─── Verilen Metin ───
Liderlikten Öte Bir Duruş: Erdoğan’ın Küresel Barış
Vizyonu

Günümüzde küresel siyaset, çıkar odaklı yaklaşımlar ve dar
milliyetçi söylemlerle şekillenirken, ‘gerçek liderliğin ne anlama geldiği?’
sorusu önemli hale geldi. Donald Trump’ın Birleşmiş Milletler kürsüsünden
yaptığı konuşma, bu tartışmaya yeni bir boyut kazandırdı. Kendi iktidarına
yatırım mahiyetinde, “ben” odaklı bir yaklaşımla yürütülen bu
konuşma, bir liderin sadece kendi ulusunu değil, tüm dünya halklarını
kucaklaması gerektiği gerçeğini gölgede bıraktı.
───
### Okuduğunu Uygula
- 1) Metne dayanarak aşağıdaki soruları her biri ayrı satırda olacak şekilde yanıtlayın.
(a) Günümüzde küresel siyaset hangi yaklaşım ve söylemlerle şekilleniyor?
(b) Donald Trump konuşmasını nereden yaptı?
(c) Bir lider yalnızca kendi ulusunun yanı sıra kimleri kucaklamalı?
- 2) Aşağıdaki ifadelerin metinle uyuşup uyuşmadığını evet ya da hayır diyerek belirtin ve her cevabı metinden birebir alıntıyla destekleyin.
(a) Trump'ın konuşması "biz" odaklı bir yaklaşımla yürütüldü.
(b) Trump'ın konuşması liderlik tartışmasına yeni bir boyut kazandırdı.
(c) Gerçek liderliğin ne anlama geldiği sorusu önemini yitirdi.
Kayıtlar, metinden bağımsız ayrı bir malzemedir.
─── Gösterilen Malzeme ───
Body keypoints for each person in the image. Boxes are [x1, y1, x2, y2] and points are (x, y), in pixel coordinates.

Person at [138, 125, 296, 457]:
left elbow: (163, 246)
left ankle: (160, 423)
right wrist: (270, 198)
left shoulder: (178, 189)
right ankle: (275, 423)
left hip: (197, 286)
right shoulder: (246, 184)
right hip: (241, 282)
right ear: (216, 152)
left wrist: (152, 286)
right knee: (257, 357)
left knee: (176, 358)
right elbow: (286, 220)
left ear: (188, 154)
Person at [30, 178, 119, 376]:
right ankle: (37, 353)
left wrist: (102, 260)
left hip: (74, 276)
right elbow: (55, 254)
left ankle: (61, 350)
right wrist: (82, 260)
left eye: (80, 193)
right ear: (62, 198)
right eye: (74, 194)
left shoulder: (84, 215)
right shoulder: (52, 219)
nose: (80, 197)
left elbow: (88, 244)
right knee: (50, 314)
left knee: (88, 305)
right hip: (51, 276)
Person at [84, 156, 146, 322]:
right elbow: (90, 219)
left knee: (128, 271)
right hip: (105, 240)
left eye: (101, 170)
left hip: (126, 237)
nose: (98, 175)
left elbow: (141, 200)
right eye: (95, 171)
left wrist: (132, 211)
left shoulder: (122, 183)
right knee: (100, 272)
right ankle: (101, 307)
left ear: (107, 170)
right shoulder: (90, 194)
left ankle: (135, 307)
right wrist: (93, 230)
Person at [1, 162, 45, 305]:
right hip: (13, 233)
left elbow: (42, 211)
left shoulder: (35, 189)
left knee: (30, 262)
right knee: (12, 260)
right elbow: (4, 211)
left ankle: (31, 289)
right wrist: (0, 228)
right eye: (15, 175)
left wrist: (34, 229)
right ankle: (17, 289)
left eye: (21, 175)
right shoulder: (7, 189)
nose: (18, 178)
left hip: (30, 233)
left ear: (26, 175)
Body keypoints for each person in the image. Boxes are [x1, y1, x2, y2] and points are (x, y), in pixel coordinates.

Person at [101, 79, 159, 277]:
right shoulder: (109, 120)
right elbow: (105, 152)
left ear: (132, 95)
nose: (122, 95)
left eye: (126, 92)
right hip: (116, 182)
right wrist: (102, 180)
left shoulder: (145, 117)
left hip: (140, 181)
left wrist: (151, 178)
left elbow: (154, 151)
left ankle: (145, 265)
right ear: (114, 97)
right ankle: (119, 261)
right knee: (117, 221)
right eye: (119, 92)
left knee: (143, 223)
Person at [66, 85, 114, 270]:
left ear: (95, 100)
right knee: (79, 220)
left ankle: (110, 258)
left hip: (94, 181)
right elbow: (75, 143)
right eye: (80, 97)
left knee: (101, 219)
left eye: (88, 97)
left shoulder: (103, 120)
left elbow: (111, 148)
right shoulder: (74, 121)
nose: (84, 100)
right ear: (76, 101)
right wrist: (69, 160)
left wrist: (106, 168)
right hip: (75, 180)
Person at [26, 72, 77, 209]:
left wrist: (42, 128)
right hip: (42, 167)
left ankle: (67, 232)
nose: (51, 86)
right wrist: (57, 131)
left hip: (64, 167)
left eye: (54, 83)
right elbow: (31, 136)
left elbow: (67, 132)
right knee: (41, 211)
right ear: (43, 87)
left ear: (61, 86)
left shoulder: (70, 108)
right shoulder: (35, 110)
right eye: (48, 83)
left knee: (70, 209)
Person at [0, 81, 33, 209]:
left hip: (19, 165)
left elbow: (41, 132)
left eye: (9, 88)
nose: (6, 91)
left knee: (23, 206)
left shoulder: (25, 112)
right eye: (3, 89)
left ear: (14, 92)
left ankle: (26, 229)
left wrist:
───
### Cevap Anahtarı
- 1)
(a) Çıkar odaklı yaklaşımlar ve dar milliyetçi söylemlerle.
(b) Birleşmiş Milletler kürsüsünden.
(c) Tüm dünya halklarını.

- 2)
(a) Hayır: "“ben” odaklı bir yaklaşımla yürütülen bu konuşma"
(b) Evet: "bu tartışmaya yeni bir boyut kazandırdı"
(c) Hayır: "sorusu önemli hale geldi"